Note that suicide rates in the medical profession are, according to WebMD, higher than those in other professions.
Argument #8: Myopia Concerning Christianity
Why not drop the over-demanding, uber-fetishizing, and ill-fitting calling while embracing (if we want to draw on the Christian tradition that has shaped modern culture) other Christian concepts?
You could try to do the kind of work where you “love thy neighbor as thyself.” What would that look like? (See the late Fred Rogers for a beautiful example of someone who loved his neighbor as himself.)
Or you could contemplate the Parable of the Good Samaritan. What would it mean to be kind to the person who is a stranger unto you in lieu of passing him or her or them by on the other side of the road?
Or you could think of the Christian concept of caritas, that is, charitable love. What would it mean to express charitable love through the work you do?
Lastly, in the pre-modern sense, you can think of what is involved in living a life of service.

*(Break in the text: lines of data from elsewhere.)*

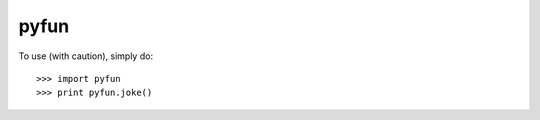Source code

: pyfun
--------

To use (with caution), simply do::

    >>> import pyfun
    >>> print pyfun.joke()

You might reply that these too would be subject to the modern institutions that can be deformed. Quite right. But then you can ask yourself, “In, for example, a competitive business world which can seem like ‘dog eat dog,’ how could I, as best I can and surely imperfectly, love my neighbor as myself”? To ask this question is to engage in difficult ethical negotiations flowing from a consideration of what is genuinely possible in the situation at hand. You go in with your eyes wide open—and keep them open throughout.
The Chief Point
The chief point of the arguments above is to de-sanctify the world one does. Why make it into a fetish? Why be idolatrous? Indeed, why not be humble and, if it’s true, just accept that you’re doing ‘good work’? And why not leave room thereby for seeing that no work, however good, can ultimately satisfy the human spirit’s deepest longings?
Yet Stickiness Still…
I doubt that my critiques of the calling will persuade many people to give it up and to begin inquiring more deeply into what, modestly understood, work can be in their lives. I doubt this because the one who believes he or she has a calling wants to know—to be assured that—he or she has a genuine home in the world. That is a very strong, very poignant, not to say also potent, desire to have. While I wouldn’t deny him or her that desire to find a home in this world, I would ask him or her to see whether the calling will (can) meet that need.
I wish I could tell this person that if only he gives up the calling, he shall thereby be invited to face up to questions of ultimate concern. I wish I could tell him, and others, that we’re asking too much of work. If he were to listen, then he’d soon learn that the basic questions of human existence entreat him to look inward and upward—urge him to find the vertical dimension within and without and both at once.